E.P « Comme évoqué précédemment, nous étions intimement persuadés que les conditions de travail n'étaient pas qu'une question renvoyant d'aménagement de postes et nous poussions déjà les entreprises à explorer la piste des parcours professionnels en tant que solution pour sortir certains salariés de la pénibilité intrinsèque de certaines tâches pour lesquelles des solutions étaient difficiles à trouver.

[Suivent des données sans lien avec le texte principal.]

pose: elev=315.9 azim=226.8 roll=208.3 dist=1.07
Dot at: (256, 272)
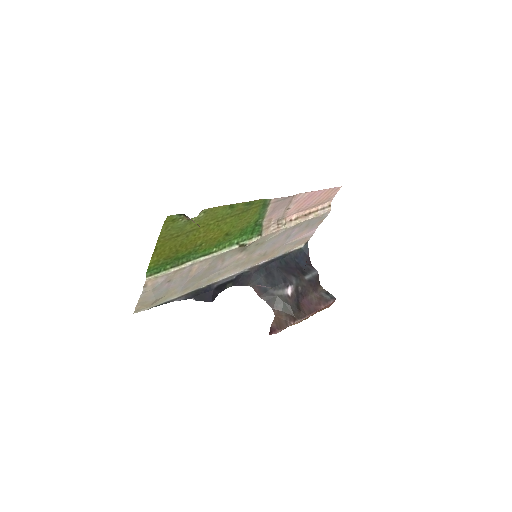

Il nous semble que la question des parcours est aussi à poser dans le cadre du diagnostic des déterminants de l'usure professionnelle car si le parcours peut être une solution, il peut aussi être la cause de l'enclenchement du processus de désinsertion. Cela doit nous inciter à continuer nos démarches en lien avec les acteurs RH des entreprises et à poser la question de la stratégie RH des entreprises. Plus le diagnostic sera complet et plus les solutions seront pertinentes et pérennes. »

S.L : « Cette étude démontre que l'entreprise joue un rôle prégnant dans la gestion du parcours professionnel. Le parcours professionnel reste une rencontre singulière entre l'individu et l'entreprise au sens large.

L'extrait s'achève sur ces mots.